Por uma imaginação radical
O ideal democrático está sob a ameaça do capitalismo. Hoje em dia, a criatividade política parece estagnada. É como se o imaginário constituído pelo capitalismo tivesse conseguido bloquear, de forma permanente, a imaginação criadora da radicalidadeRobert Redeker
O filósofo Cornelius Castoriadis pensou a imaginação uma faculdade política. O livro Figures du pensable, último volume dos “Carrefours du labyrinthe”, permite apreender a unidade e a originalidade do pensamento do autor através das distintas áreas em que ele se distribui: a poética, a economia, a política, a psicanálise e a lógica.

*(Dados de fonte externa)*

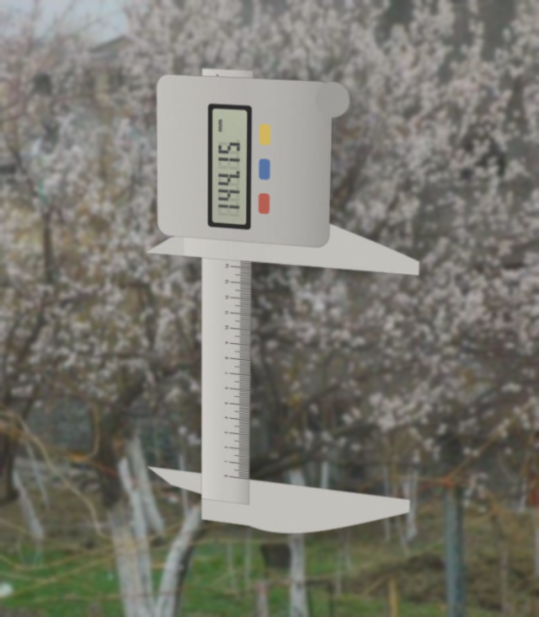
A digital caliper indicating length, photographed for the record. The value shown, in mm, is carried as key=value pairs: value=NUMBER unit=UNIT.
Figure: value=144.15 unit=mm
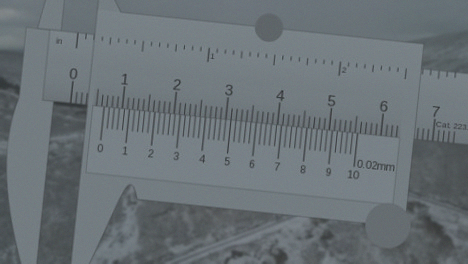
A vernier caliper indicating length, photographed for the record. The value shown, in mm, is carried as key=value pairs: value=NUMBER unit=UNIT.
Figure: value=6.5 unit=mm
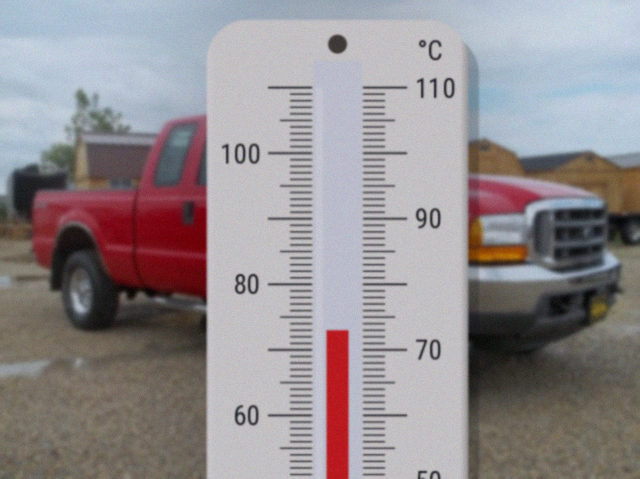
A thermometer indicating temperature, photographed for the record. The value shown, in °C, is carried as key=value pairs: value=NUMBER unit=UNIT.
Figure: value=73 unit=°C
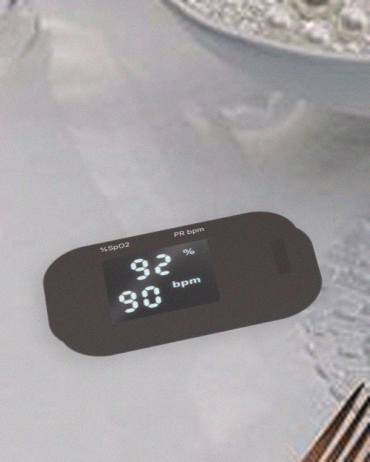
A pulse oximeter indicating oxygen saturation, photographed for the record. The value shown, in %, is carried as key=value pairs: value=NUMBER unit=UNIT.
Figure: value=92 unit=%
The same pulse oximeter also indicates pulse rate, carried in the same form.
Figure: value=90 unit=bpm
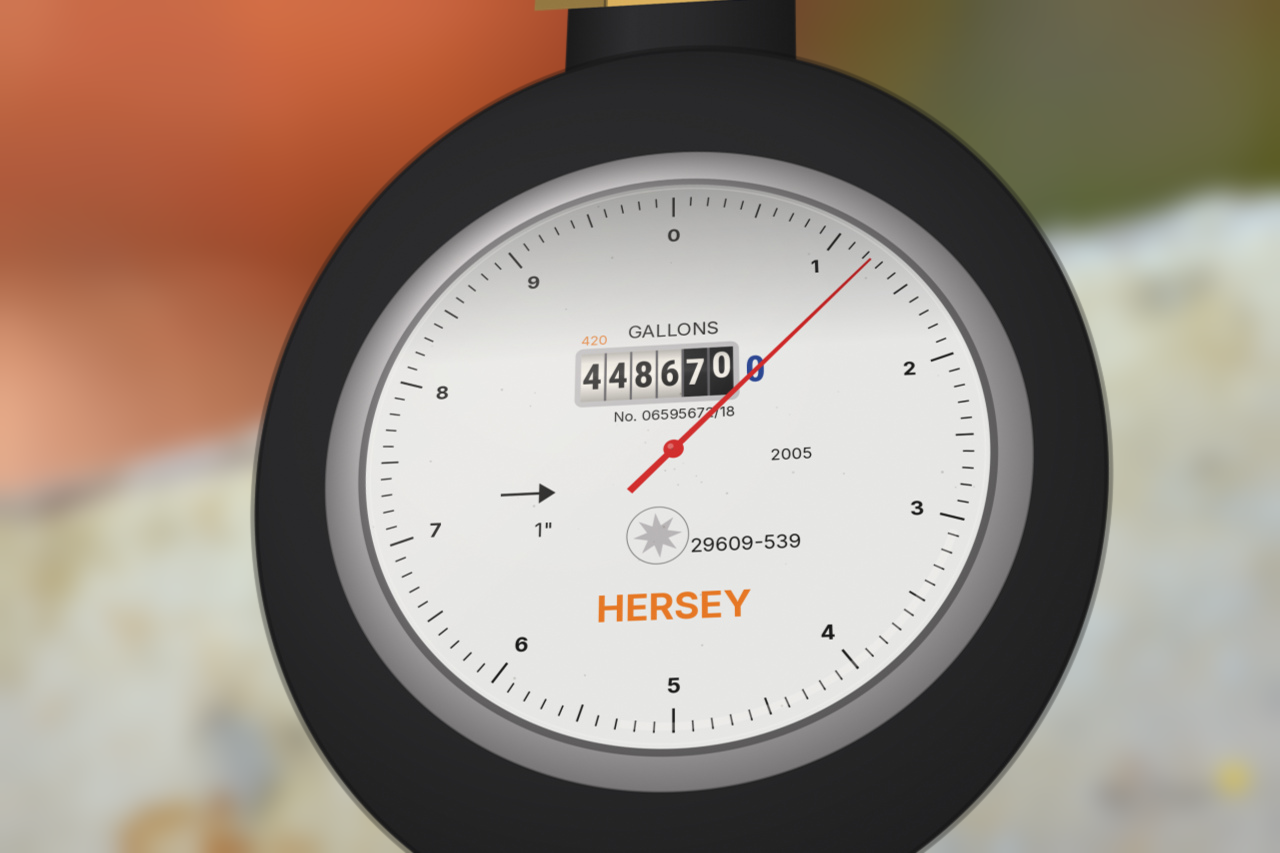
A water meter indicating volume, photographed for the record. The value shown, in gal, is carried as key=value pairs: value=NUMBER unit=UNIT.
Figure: value=4486701.2 unit=gal
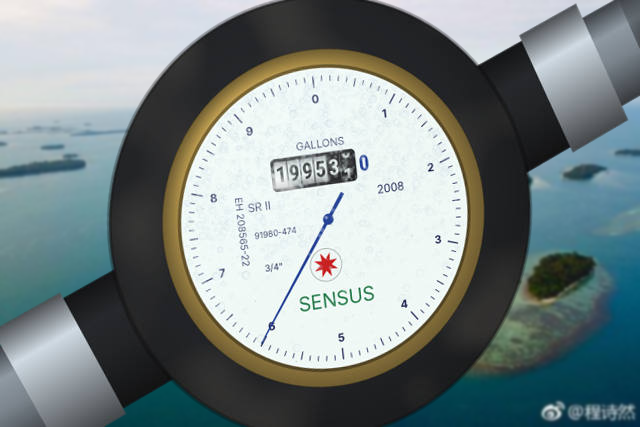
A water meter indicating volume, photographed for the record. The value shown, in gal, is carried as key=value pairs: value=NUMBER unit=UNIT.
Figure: value=1995306.0 unit=gal
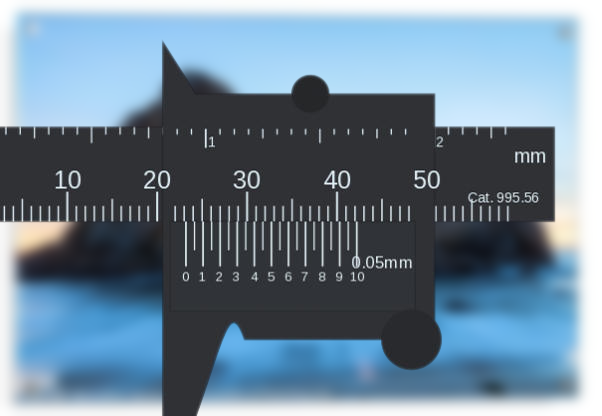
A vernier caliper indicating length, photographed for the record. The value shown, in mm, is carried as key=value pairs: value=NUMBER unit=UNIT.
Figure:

Fundamentalmente política, a filosofia de Castoriadis é uma teoria da imaginação: a imaginação radical é o que diferencia o homem dos outros animais, a tal ponto que “os seres humanos se definem, antes de mais nada, não por serem racionais, mas por serem providos de uma imaginação radical”. A imaginação situa-se na raiz de tudo o que é humano: as sociedades, as instituições, as normas políticas e morais, a filosofia, as obras estéticas.

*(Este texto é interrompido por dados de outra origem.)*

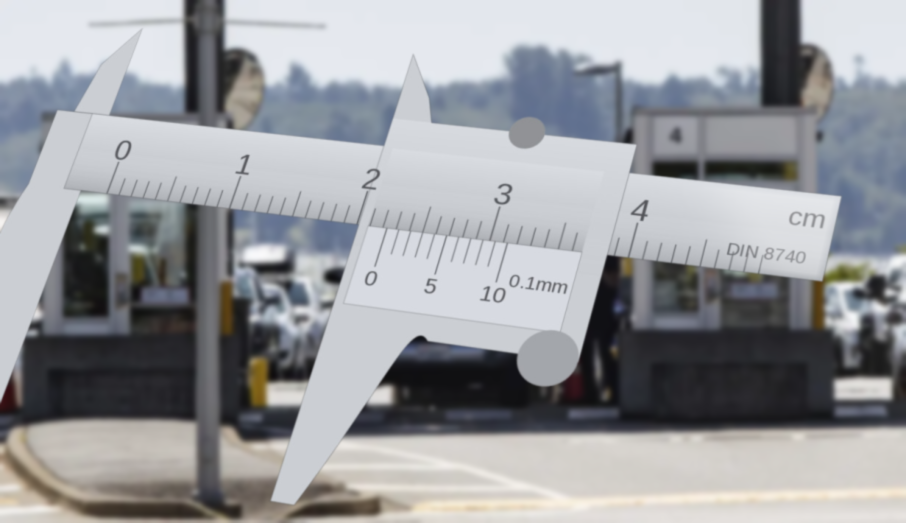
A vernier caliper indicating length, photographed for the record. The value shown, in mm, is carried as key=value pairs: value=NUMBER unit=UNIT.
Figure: value=22.3 unit=mm
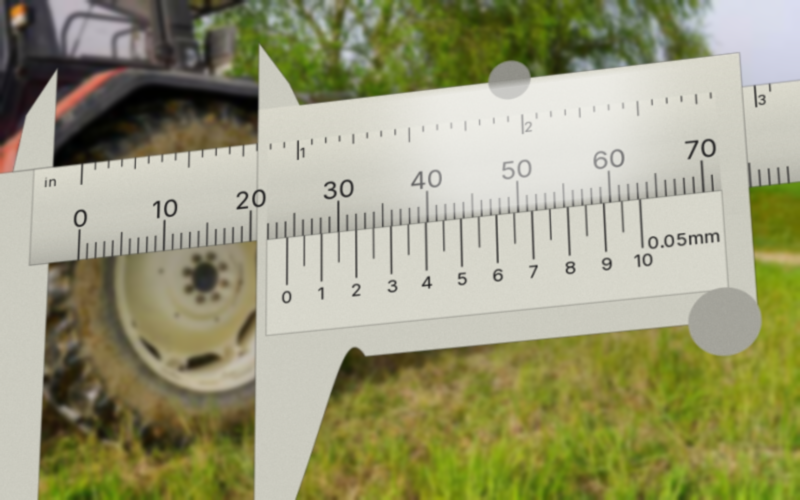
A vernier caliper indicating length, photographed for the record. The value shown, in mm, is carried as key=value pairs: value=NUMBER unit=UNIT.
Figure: value=24.2 unit=mm
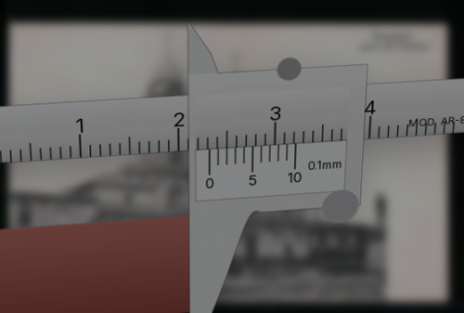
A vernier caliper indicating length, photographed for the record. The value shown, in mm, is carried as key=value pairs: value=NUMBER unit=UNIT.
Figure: value=23.2 unit=mm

Uma autêntica “ruptura histórica”
Uma grande idéia está por trás dessa radicalidade da imaginação: os homens e as sociedades são auto-criações. A maioria das civilizações são heterônomas, disfarçando essa auto-gestação. Algumas delas ousaram ser autônomas. Foi na antiga Grécia que, pela primeira vez, os homens (análises sublimes sobre Sófocles o exemplificam) descobriram a origem singelamente humana das grandes idéias (imaginárias) que estruturam a vida social; desse achado, uma autêntica “ruptura histórica”, nasceram a política (“o questionamento das instituições existentes e sua mudança para uma atuação coletiva deliberada”) e a filosofia (“o questionamento das representações e significados instituídos e sua mudança para a atividade reflexiva do pensamento”). A democracia é a possibilidade que se abre através dessa ruptura; mas — tendo que inventar suas próprias leis (e limites) em causa própria — é um regime trágico, ameaçado pelo constante re-questionamento de suas instituições. A Europa pós-medieval retomou a descoberta grega da autonomia.
A “privatização do indivíduo”
O ideal democrático está sob a ameaça do capitalismo. Hoje em dia, a criatividade política parece estagnada. É como se o imaginário constituído pelo capitalismo tivesse conseguido bloquear, de forma permanente, a imaginação criadora da radicalidade. Esse extraordinário livro sugere um enigma: encontraria o homem do início do século XXI os recursos para se emancipar do capitalismo, retomando o caminho da autonomia, ou continuaria ele atolado no “conformismo generalizado” que é caracterizado na nossa era pela “privatização do indivíduo”? Iremos assistir a um novo despertar dessa faculdade política que é a imaginação?
Cornelius Castoriadis, Figures du pensable , ed.